On April 30, 2019, the PGA Tour announced that TPC Potomac would host the 2021 Wells Fargo Championship due to Quail Hollow Club hosting the Presidents Cup. With the postponement of the Ryder Cup from 2020 to 2021 and subsequent rescheduling of the Presidents Cup to 2022, TPC Potomac instead hosted the Wells Fargo in 2022.

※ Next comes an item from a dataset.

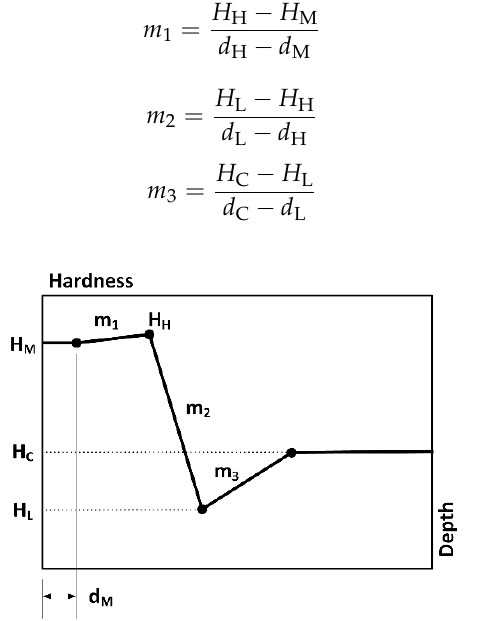
Figure 6. Geometrical technique for extracting attributes.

| Year | Tour | Winner | Winning score | To par | Margin of victory | Runner(s)-up | Winner's share ($) |
Wells Fargo Championship
| 2022 | PGA Tour | USA Max Homa | 272 | −8 | 2 strokes | England Matt Fitzpatrick | 1,620,000 |
Quicken Loans National
| 2018 | PGA Tour | ITA Francesco Molinari | 259 | −21 | 8 strokes | USA Ryan Armour | 1,278,000 |
| 2017 | PGA Tour | USA Kyle Stanley | 273 | −7 | Playoff | USA Charles Howell III | 1,278,000 |
Mid-Atlantic Championship
| 2013 | Web.com | USA Michael Putnam | 273 | −7 | 2 strokes | USA Chesson Hadley | 108,000 |
Neediest Kids Championship presented by Under Armour
| 2012 | Web.com | Sweden David Lingmerth | 272 | −8 | 1 stroke | USA Casey Wittenberg | 108,000 |
Constellation Energy Senior Players Championship
| 2010 | Champions | USA Mark O'Meara | 273 | −7 | Playoff | USA Michael Allen | 405,000 |
Booz Allen Classic
| 2006 | PGA Tour | USA Ben Curtis | 264 | −20 | 5 strokes | USA Billy Andrade AUS Nick O'Hern IRL Pádraig Harrington USA Steve Stricker | 900,000 |
| 2004 | PGA Tour | Australia Adam Scott | 263 | −21 | 4 strokes | USA Charles Howell III | 864,000 |
FBR Capital Open
| 2003 | PGA Tour | ZAF Rory Sabbatini | 270 | −14 | 4 strokes | USA Joe Durant USA Fred Funk USA Duffy Waldorf | 810,000 |
Kemper Insurance Open
| 2002 | PGA Tour | USA Bob Estes | 273 | −11 | 1 stroke | USA Rich Beem | 648,000 |
| 2001 | PGA Tour | USA Frank Lickliter | 268 | −16 | 1 stroke | USA J. J. Henry | 630,000 |
| 2000 | PGA Tour | USA Tom Scherrer | 271 | −13 | 2 strokes | AUS Greg Chalmers JPN Kazuhiko Hosokawa USA Franklin Langham USA Justin Leonard USA Steve Lowery | 540,000 |
Kemper Open
| 1999 | PGA Tour | USA Rich Beem | 274 | −10 | 1 stroke | USA Bill Glasson AUS Bradley Hughes | 450,000 |
| 1998 | PGA Tour | Australia Stuart Appleby | 274 | −10 | 1 stroke | USA Scott Hoch | 360,000 |
| 1997 | PGA Tour | USA Justin Leonard | 274 | −10 | 1 stroke | USA Mark Wiebe | 270,000 |
| 1996 | PGA Tour | USA Steve Stricker | 270 | −14 | 3 strokes | USA Brad Faxon USA Scott Hoch USA Mark O'Meara NZL Grant Waite | 270,000 |
| 1995 | PGA Tour | USA Lee Janzen | 272 | −12 | Playoff | USA Corey Pavin | 252,000 |
| 1994 | PGA Tour | USA Mark Brooks | 271 | −13 | 3 strokes | USA Bobby Wadkins USA D. A. Weibring | 234,000 |
| 1993 | PGA Tour | New Zealand Grant Waite | 275 | −9 | 1 stroke | USA Tom Kite | 234,000 |
| 1992 | PGA Tour | USA Bill Glasson | 276 | −8 | 1 stroke | USA John Daly USA Ken Green USA Mike Springer USA Howard Twitty | 198,000 |
| 1991 | PGA Tour | USA Billy Andrade | 263 | −21 | Playoff | USA Jeff Sluman | 180,000 |
| 1990 | PGA Tour | USA Gil Morgan | 274 | −10 | 1 stroke | AUS Ian Baker-Finch | 180,000 |
| 1989 | PGA Tour | USA Tom Byrum | 268 | −16 | 5 strokes | USA Tommy Armour III USA Billy Ray Brown USA Jim Thorpe | 162,000 |
| 1988 | PGA Tour | USA Morris Hatalsky | 274 | −10 | Playoff | USA Tom Kite | 144,000 |
| 1987 | PGA Tour | USA Tom Kite | 270 | −14 | 7 strokes | USA Chris Perry USA Howard Twitty | 126,000 |

Note: Green highlight indicates scoring records.